Depending on where you apply, you'll probably have at least two options from this menu: regular decision, early decision, single-choice early action, multiple-choice early action, and rolling admissions.

Regular and rolling admissions are the least complex. With regular admissions, you can apply to as many schools as you'd like, and weigh various financial-aid packages before making a final decision. But you may not find out whether you're accepted until April, and at many schools, the acceptance rate for regular admission applicants is lower than for early applicants.

With early decision, you apply in the fall and find out in December if you're admitted. The decision is binding; if admitted, you must withdraw all your other applications.

Early action has two variations: single-choice and multiple-choice. With both variations, you apply early and find out your decision in December, but the decision is nonbinding. You are allowed to also apply to schools through regular decision, and compare financial-aid packages.

2. Some students benefit from early decision; others don't.

At selective schools, the acceptance rate for early applicants is almost always higher than for the pool of regular applicants. "If you know exactly where you want to go," says Chris Avery, "it will help your admissions chances to apply early."

But early decision presents what Jack Maguire calls a "catch-22" for students who need financial aid: "If you apply early, you might have a higher chance of getting in, versus if you apply late you might have a higher chance of getting money."
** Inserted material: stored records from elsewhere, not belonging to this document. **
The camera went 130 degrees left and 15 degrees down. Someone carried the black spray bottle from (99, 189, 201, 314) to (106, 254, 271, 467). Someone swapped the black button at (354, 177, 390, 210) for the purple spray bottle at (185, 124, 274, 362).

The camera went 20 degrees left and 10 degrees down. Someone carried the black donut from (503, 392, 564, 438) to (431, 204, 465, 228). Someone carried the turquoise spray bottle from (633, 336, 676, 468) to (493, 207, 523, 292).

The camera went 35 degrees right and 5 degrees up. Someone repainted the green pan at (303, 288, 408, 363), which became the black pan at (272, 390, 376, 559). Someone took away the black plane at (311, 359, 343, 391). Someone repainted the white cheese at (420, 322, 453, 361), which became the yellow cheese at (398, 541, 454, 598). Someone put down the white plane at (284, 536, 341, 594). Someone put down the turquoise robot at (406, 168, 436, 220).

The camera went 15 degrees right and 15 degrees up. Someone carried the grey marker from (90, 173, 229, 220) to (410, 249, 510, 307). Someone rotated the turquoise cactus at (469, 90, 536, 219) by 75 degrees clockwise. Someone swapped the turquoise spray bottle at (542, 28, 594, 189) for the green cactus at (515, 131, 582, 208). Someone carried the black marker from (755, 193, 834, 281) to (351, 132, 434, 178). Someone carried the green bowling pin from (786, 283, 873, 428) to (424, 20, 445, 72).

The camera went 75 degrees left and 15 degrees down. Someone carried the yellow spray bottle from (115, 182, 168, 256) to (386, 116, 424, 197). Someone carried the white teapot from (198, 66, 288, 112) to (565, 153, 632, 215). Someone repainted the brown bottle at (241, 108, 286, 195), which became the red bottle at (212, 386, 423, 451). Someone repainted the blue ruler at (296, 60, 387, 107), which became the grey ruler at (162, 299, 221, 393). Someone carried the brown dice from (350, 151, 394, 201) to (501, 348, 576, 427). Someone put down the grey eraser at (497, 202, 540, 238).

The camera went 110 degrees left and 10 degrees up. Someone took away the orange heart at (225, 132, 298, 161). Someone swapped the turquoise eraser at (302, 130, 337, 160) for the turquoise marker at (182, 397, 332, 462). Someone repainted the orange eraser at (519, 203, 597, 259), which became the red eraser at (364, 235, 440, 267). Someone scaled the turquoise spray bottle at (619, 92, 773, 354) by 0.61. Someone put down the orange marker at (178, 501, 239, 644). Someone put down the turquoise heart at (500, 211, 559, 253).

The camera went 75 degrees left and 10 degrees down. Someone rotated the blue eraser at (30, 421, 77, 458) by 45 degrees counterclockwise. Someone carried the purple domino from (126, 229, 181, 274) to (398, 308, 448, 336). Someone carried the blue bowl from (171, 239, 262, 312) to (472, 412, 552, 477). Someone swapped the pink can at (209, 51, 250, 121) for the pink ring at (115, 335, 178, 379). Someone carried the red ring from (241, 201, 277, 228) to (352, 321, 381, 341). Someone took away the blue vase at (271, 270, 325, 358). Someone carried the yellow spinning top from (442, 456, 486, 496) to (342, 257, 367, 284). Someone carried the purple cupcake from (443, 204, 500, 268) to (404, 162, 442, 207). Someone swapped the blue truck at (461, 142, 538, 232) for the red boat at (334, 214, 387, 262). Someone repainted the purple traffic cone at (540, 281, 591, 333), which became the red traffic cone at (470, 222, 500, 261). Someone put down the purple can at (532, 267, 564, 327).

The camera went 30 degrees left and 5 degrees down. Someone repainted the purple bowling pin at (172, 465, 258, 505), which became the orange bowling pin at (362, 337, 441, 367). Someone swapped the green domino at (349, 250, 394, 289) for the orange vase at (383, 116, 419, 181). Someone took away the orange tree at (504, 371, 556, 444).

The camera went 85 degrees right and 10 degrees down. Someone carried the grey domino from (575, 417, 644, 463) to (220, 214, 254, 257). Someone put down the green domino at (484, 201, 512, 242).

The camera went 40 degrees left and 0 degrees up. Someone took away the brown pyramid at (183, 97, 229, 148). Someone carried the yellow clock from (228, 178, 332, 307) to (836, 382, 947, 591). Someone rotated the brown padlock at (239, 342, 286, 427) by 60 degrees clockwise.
3. Applying early isn't good for a high-school student's stress level (not to mention their parents'.)

Instead of digging into their senior year classes, early applicants may end up spending way too much time focusing on their application.

4. Early application can come back to haunt you in freshman year.

Many early admittees slack off the second they get their December acceptance. That may sound good to high schoolers, but what colleges have found is that many of these kids have gaps in their senior year education as a result.

"Both college and high school faculty are concerned that seniors aren't working hard enough," says Maguire. Harvard's decision will mean that their applicants will have to work throughout the spring in order to be accepted in April.

5. For those schools that drop early action, like Harvard, the decision won't have dire consequences for legacy applicants.

Harvard's "not going to forget about legacy and development cases. They're not going to revolutionize the process," Reider says. Nor should overachievers worry. If you're the head of your class and president of the Drama Club and scored a 1600 on the SATs, there's no reason to think this decision will affect your chances.

"The top kids — the wicked smart kids who were getting in early — are still going to get in regular later," says Reider. "What's going to change is a little bit at the end of the process, you're going to have more spaces to fill."

6. Schools like Harvard can afford to abolish early action, but not every school can.

Harvard's yield is the highest in the country. Almost 80 percent of the students admitted to Harvard's Class of 2006 decided to enroll, so the school doesn't have to worry that ending early action will have any impact on the profile of its student body.

"A kid has to be very thoughtful about turning Harvard down," Reider says.

Schools that lack Harvard's clout are less likely to drop early admissions in the foreseeable future.

7. Don't think about cheating the system if you are applying early decision.

No matter how sneaky you are, your high school counselor must send your transcripts out. And a counselor will not send out more than one transcript if you've applied early decision or single-choice early action. But what if you somehow manage to outfox your overworked counselor? Then you could be in big trouble — if the schools find out, they'll all reject you.